Similarly, predictive policing — which uses algorithms to predict where a crime is likely to occur and determine how to best deploy police resources — has been criticized as “enabl[ing], or even justify[ing], a high-tech version of racial profiling.” Predictive policing creates risk profiles for individuals on the basis of age, employment history, and social affiliations, but it also creates risk profiles for locations. Feeding the algorithm information which is itself race- and class-based creates a self-fulfilling prophecy whereby continued investigation of Black citizens in urban areas leads to a disproportionate number of arrests. A related worry is that tying police patrol to areas with the highest incidence of reported crime grants less police protection to neighborhoods with large immigrant populations, as foreign-born citizens and non-US citizens are less likely to report crimes.
These concerns of discrimination and bias are further complicated by issues of transparency. The very function the algorithm was meant to serve — computing multiple variables in a way that surpasses human ability — inhibits oversight. It is the algorithm itself which determines how best to model the data and what weights to attach to which factors. The complexity of the computation as well as the use of unsupervised learning — where the algorithm processes data autonomously, as opposed to receiving labelled inputs from a designer — may mean that the human operator cannot parse the algorithm’s rationale and that it will always remain opaque. Given the impenetrable nature of the decision-mechanism, it will be difficult to determine when predictions objectionably rely on group affiliation to render verdicts and who should be accountable when they do.
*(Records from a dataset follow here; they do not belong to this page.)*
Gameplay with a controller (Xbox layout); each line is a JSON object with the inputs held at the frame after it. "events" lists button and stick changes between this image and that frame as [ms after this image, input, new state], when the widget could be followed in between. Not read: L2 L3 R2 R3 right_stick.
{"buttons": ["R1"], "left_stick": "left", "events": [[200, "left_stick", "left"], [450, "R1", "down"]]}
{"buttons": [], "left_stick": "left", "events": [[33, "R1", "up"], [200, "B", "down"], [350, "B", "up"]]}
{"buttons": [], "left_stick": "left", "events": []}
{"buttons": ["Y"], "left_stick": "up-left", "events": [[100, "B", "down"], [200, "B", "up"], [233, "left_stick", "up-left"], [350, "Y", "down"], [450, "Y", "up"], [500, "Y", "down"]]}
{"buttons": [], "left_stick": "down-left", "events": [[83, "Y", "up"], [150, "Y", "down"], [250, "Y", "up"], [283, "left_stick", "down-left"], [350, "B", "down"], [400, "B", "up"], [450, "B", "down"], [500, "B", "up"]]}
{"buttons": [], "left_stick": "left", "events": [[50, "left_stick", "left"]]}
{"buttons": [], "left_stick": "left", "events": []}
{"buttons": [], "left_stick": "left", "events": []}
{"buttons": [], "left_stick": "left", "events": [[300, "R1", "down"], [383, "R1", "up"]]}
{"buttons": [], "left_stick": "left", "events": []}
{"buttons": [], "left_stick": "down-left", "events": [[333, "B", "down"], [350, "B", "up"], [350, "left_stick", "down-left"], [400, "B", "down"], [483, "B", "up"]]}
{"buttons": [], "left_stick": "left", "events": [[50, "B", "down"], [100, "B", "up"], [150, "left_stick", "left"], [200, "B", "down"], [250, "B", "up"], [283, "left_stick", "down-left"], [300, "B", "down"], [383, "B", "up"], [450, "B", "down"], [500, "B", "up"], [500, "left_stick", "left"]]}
Related to, but separate from, concerns of oversight are questions of justification: What are we owed in terms of an explanation when we are denied bail, declined for a loan, refused admission to a university, or passed over for a job interview? How much should an algorithm’s owner need to be able to say to justify the algorithm’s decision and what do we have a right to know? One suggestion is that individuals are owed “counterfactual explanations” which highlight the relevant data points that led to the determination and offer ways in which one might change the decision. While this justification would offer recourse, it would not reveal the relative weights the algorithm places on the data nor would a justification be offered for which data points an algorithm considers relevant.
These problems concerning discrimination and transparency share a common root. At bottom, there is no mechanical procedure which would generate an objective standard of fairness. Invariably, the determination of that standard will require the deliberate assignation of different weights to competing moral values: What does it mean to treat like cases alike? Should group membership determine one’s treatment? How should we balance public good and individual privacy? Public safety and discrimination? Utility and individual right?
In the end, our use of algorithms cannot sidestep the task of defining fairness. It cannot resolve these difficult questions, and is not a surrogate for public discourse and debate.